Sunday, June 10, 2012
Stuffed Mini Bell Peppers
12 mini bell peppers - chop off the stem part and cut each vertically into 2, then core
For the stuffing - 1/2 cup gram flour, 1 tsp salt, 1/2 tsp sugar, 1/2 tsp amchoor pwd, 1/4 tsp turmeric pwd, 1/2 tsp red chile pwd, 1 tsp cumin pwd, 1 tsp coriander pwd, 1/2 tsp fennel pwd, 1/2 cup water
For the tempering - 4 tsp oil, 1 tsp mustard seeds, 1 tsp cumin seeds, pinch of asafoetida
Mix the stuffing ingredients (except water) and roast in a pan on medium-low heat for 10 mins till aromatic. Add the water and mix well to form a thickish paste. Cool enough to handle. Drop abt 1/4 to 1/2 tsp of this paste in each half of the mini bell peppers and spread a little.
In a large pan, make the tempering by heating the oil and dropping the mustard seeds. When they stop spluttering, add the cumin seeds and asafoetida. Roast for a minute. Now add the stuffed mini bell peppers one by one with the open sides facing up.
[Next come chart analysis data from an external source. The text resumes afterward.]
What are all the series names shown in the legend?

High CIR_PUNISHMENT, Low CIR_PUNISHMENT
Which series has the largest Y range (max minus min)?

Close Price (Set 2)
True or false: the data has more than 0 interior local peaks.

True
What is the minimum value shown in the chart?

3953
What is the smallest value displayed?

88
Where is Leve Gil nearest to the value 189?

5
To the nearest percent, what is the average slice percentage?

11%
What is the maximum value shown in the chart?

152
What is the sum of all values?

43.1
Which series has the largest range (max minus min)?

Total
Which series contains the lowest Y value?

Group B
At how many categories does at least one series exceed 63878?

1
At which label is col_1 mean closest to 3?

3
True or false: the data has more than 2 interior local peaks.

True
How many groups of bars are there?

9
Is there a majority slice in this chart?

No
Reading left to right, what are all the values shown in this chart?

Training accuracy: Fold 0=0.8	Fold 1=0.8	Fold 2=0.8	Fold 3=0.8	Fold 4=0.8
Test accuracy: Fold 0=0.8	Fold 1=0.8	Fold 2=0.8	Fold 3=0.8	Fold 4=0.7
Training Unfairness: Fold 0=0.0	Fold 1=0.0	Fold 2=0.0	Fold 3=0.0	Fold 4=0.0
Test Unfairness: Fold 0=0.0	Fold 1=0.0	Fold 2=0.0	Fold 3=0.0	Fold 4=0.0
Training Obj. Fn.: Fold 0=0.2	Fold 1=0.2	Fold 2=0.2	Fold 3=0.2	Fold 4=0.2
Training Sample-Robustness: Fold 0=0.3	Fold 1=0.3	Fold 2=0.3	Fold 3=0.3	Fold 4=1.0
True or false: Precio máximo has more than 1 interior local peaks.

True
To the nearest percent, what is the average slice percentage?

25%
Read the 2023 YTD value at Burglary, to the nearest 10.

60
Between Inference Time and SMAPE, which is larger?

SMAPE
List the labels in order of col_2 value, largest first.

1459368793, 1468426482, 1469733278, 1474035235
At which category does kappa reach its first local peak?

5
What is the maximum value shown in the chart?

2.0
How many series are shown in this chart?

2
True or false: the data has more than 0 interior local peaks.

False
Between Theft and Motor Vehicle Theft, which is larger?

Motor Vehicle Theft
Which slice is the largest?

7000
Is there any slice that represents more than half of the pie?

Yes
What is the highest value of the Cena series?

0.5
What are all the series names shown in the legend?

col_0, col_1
Cover the pan and cook on medium low for 10 mins. Give the pan a good shake. By this time the gram flour stuffing will no longer be runny, so it is okay if a few peppers turn face down. Infact this is good as it will sear the gram flour stuffing also a bit and ensure it does not taste raw. Continue to cover and cook, shaking the pan in between for another 10 minutes or so till all the peppers soften and are a little browned on both sides.
Serve hot as a starter or a side dish.